A few days before Bitcoin topped out in late June, Brandt was also suggesting a price target of $100,000.

Bitcoin’s fundamentals hit all-time highs

Bitcoin recorded a 250% increase so far this year, so pullbacks are not uncommon (as Brandt himself has pointed out).

The fundamentals of the Bitcoin network are also at an all-time high – since January the hash rate has more than doubled to around 75 exahash.

The hash rate represents the amount of computing power protecting the network.

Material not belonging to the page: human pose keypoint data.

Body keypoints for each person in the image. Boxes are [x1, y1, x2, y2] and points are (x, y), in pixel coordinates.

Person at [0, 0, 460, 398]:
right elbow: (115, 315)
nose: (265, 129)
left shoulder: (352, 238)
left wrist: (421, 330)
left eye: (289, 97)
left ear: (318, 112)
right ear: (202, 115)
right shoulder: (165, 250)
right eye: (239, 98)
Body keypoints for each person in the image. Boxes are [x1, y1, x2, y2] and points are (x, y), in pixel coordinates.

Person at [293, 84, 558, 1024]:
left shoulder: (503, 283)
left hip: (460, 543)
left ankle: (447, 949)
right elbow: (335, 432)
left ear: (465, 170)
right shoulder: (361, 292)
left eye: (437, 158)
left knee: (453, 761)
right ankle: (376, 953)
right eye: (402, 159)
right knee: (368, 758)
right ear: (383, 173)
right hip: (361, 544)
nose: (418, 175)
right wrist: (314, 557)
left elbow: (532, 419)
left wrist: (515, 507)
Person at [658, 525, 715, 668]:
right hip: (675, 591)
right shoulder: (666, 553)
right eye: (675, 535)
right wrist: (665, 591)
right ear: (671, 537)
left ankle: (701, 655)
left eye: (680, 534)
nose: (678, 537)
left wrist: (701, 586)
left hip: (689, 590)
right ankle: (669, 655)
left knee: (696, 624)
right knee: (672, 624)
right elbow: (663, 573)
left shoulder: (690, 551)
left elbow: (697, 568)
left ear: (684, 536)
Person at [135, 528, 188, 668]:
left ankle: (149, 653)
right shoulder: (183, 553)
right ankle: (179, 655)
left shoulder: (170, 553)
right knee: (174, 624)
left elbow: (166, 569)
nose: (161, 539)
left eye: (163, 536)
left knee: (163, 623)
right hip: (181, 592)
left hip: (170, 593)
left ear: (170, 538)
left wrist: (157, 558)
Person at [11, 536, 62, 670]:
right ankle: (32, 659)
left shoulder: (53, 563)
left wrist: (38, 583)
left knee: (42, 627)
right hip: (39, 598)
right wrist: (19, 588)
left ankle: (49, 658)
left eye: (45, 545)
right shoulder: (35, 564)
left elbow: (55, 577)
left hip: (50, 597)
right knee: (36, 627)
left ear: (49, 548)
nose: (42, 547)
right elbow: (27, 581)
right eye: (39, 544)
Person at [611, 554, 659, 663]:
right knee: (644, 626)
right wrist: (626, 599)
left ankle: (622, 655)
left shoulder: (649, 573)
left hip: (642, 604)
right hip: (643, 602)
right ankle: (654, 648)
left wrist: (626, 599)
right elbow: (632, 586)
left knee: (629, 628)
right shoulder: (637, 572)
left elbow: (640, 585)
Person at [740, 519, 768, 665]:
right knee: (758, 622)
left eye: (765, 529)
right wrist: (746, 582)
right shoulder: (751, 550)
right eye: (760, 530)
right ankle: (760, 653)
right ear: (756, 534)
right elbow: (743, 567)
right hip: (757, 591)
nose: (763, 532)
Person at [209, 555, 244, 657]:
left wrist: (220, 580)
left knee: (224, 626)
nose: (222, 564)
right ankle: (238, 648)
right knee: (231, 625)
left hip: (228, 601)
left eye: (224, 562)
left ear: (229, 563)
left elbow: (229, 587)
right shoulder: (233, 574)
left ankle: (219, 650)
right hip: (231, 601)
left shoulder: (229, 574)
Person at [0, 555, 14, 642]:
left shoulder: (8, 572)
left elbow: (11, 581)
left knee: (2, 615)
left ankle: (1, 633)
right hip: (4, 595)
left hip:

It shows that increasing numbers of miners are committing – or investing – more and more resources into mining.

They would only do this if they’re anticipating the Bitcoin price to rise over the medium to long term.

After a horrific end to 2018 when Bitcoin mining was unprofitable, the inside word is that miners have begun hoarding Bitcoin in expectation of a big price rise due to the halving in May next year.

Founder and CEO of digital currency investment firm BKCM LLC Brian Kelly told CNBC’s Fast Money recently that miners are bullish about Bitcoin.

“I’ve talked to a lot of miners around the world, a lot of them have said they have sold enough Bitcoin to get us through the next year or so and we are going to hoardBitcoin at this point in time and we are not going to sell it and the supply of Bitcoin will get cut in half,” he said.

“Just real simple economics: lots of demand hitting little supply, price goes higher.”

Bitcoin’s fundamentals hit all-time highs

The bearish case for the halving

There’s an important caveat to this rosy picture though.

Vays says that if the Bitcoin price doesn’t rise sufficiently, the decrease in the block reward could send many miners out of business.

“Technically, everything is in play until the end of 2020, after that sub $5,000 is not likely.

“Worst Case Scenario: prices drop to $5k into the halving, then after the halving 70% of miners shut down due to negative revenue, Bitcoin spirals down in price but then rises from the dead!”